Savile keeps the honor he received by being knighted in 1990

By marginalizing the empowering role of institutions in Savile’s crimes, the Netflix documentary and official investigations ultimately preserve the reputations of these institutions and absolve key people of responsibility. To this day, few have been brought to justice for allowing, covering up, or failing to properly investigate what he did.

In a 2001 interview with Irish journalist Joe Jackson, Savile reportedly commented, “Anything said after I’m gone is irrelevant. If I leave, that’s it. Bollocks to my inheritance. The savvy media operator might be surprised to know that, 11 years after his death, his legacy continues to taunt British society.

Savile’s case has become the benchmark against which offenders and related offenses – alleged or proven – can be measured.

Official investigations have dissected his life and his crimes from every angle. There may be few other shocking revelations. Despite this, his Jekyll and Hyde persona continues to prove irresistible to directors and playwrights. To date there have been at least ten documentaries and a play about the rise and fall of Savile. Comedian and actor Steve Coogan is set to play Savile in an upcoming primetime drama on BBC One, titled The Reckoning.

And if the continuous media coverage has only amplified its notoriety, it also represents an act of testimony. It reminds us of Savile’s unique place in post-war British national life, the extent of his offense and the way he “fixed” it so that the truth disappeared from plain sight. It offers survivors an important outlet to recount the shattering impact of being silenced or ignored.
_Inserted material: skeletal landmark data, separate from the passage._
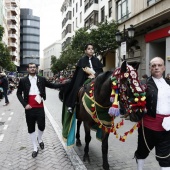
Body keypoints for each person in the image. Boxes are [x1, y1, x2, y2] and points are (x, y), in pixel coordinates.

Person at [17, 63, 65, 158]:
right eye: (30, 67)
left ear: (36, 69)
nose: (32, 69)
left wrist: (64, 84)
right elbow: (18, 94)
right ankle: (35, 147)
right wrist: (25, 104)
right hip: (29, 107)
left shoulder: (42, 79)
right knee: (31, 128)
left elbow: (52, 85)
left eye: (34, 67)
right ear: (27, 69)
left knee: (42, 126)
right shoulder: (23, 80)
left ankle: (40, 138)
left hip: (39, 107)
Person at [134, 57, 170, 170]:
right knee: (142, 151)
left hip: (166, 128)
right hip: (148, 127)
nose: (156, 67)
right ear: (150, 68)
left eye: (159, 65)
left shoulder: (169, 84)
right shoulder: (143, 84)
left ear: (164, 68)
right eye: (154, 66)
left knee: (165, 157)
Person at [64, 43, 103, 113]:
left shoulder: (96, 60)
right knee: (76, 87)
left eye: (92, 49)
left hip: (96, 78)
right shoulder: (82, 60)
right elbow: (79, 73)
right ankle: (72, 105)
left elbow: (100, 71)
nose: (91, 50)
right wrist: (87, 76)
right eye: (89, 49)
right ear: (85, 51)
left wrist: (95, 75)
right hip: (84, 78)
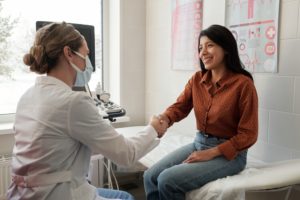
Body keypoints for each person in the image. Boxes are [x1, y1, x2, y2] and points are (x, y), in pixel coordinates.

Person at [7, 22, 167, 200]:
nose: (88, 63)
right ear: (68, 53)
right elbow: (126, 155)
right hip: (57, 194)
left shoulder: (28, 96)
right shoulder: (73, 102)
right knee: (127, 198)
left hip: (23, 193)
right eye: (86, 55)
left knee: (121, 195)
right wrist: (153, 128)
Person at [143, 24, 258, 200]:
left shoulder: (243, 85)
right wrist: (164, 119)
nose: (203, 52)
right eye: (200, 47)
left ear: (226, 48)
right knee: (150, 176)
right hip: (199, 143)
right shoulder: (197, 79)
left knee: (167, 180)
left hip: (231, 155)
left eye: (209, 45)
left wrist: (211, 153)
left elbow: (249, 134)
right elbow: (180, 107)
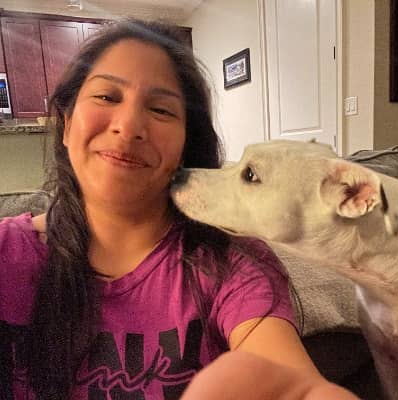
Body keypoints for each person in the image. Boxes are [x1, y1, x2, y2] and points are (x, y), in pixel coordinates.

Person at [0, 18, 358, 400]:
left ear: (187, 143)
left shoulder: (232, 267)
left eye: (161, 110)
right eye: (107, 96)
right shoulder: (8, 253)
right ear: (67, 122)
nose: (129, 126)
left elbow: (292, 384)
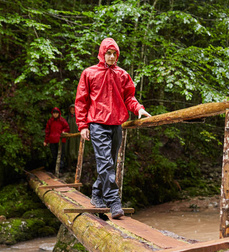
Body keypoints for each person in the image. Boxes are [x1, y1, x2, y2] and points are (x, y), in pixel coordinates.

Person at [75, 38, 151, 219]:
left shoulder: (122, 75)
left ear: (117, 55)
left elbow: (129, 98)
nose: (111, 57)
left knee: (110, 162)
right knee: (105, 162)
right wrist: (83, 125)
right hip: (97, 123)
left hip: (116, 124)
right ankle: (113, 201)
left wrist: (139, 108)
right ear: (102, 54)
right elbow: (81, 101)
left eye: (114, 54)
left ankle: (96, 193)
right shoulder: (89, 73)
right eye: (108, 53)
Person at [44, 107, 70, 172]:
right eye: (54, 113)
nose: (55, 114)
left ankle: (60, 169)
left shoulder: (62, 120)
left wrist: (64, 131)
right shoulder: (50, 121)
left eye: (56, 113)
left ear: (59, 114)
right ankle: (55, 169)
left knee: (61, 155)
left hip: (60, 140)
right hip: (52, 140)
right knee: (54, 155)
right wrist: (46, 141)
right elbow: (47, 131)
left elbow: (67, 128)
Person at [65, 104, 80, 170]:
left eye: (74, 110)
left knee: (77, 149)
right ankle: (69, 165)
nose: (72, 111)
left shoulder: (78, 117)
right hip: (69, 136)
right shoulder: (67, 117)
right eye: (71, 110)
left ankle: (76, 165)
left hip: (77, 137)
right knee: (69, 150)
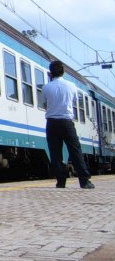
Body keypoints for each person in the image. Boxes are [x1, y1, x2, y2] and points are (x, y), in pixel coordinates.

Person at [42, 60, 95, 189]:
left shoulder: (46, 87)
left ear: (50, 73)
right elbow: (74, 101)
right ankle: (84, 181)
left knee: (55, 153)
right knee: (75, 151)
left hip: (52, 123)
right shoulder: (71, 86)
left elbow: (45, 104)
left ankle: (60, 181)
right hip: (66, 122)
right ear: (63, 72)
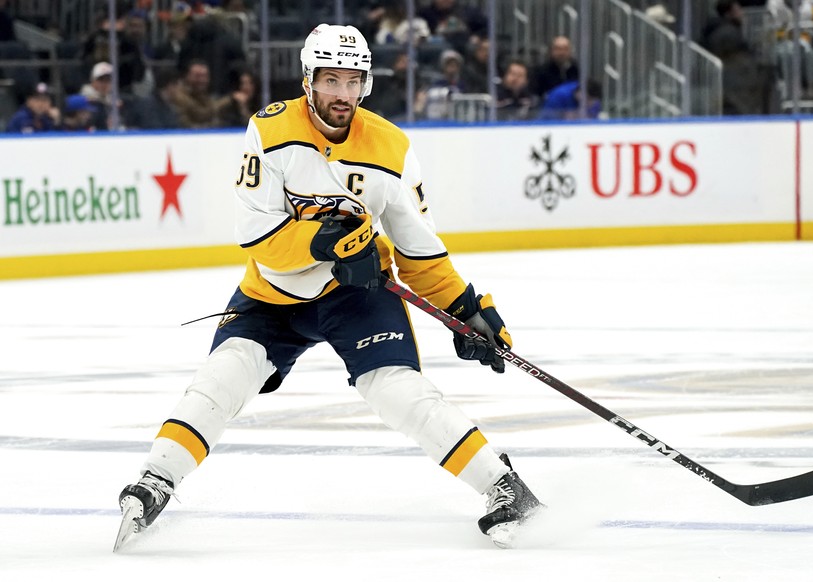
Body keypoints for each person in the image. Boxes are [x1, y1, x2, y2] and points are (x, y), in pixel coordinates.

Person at [115, 23, 543, 552]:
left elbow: (417, 248)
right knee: (224, 376)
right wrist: (325, 244)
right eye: (331, 79)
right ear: (308, 79)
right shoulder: (269, 131)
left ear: (366, 84)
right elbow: (256, 235)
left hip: (357, 294)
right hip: (272, 293)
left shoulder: (391, 147)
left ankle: (504, 486)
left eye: (353, 81)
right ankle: (156, 478)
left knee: (395, 389)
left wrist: (465, 305)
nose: (342, 94)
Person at [531, 35, 579, 100]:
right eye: (558, 49)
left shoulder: (576, 69)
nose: (561, 53)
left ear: (570, 51)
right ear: (551, 51)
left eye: (565, 49)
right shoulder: (541, 71)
It encourages others to come forward.

Powerful celebrities, from Harvey Weinstein and Bill Cosby to R Kelly and Ian Watkins, have long been able to rely on institutional and cultural protection as well as legal and public relations strategies, to manipulate the media, neutralize allegations, silence victims and abuses with impunity.

If we are to have a reasonable chance of preventing such cases in the future, we must pay attention to the role that interrelated institutions – from media conglomerates to religious institutions, universities and governments – play in covering them up.

Chris Greer is Professor of Sociology at the University of Essex and Eugene McLaughlin is Professor of Criminology at City University of London.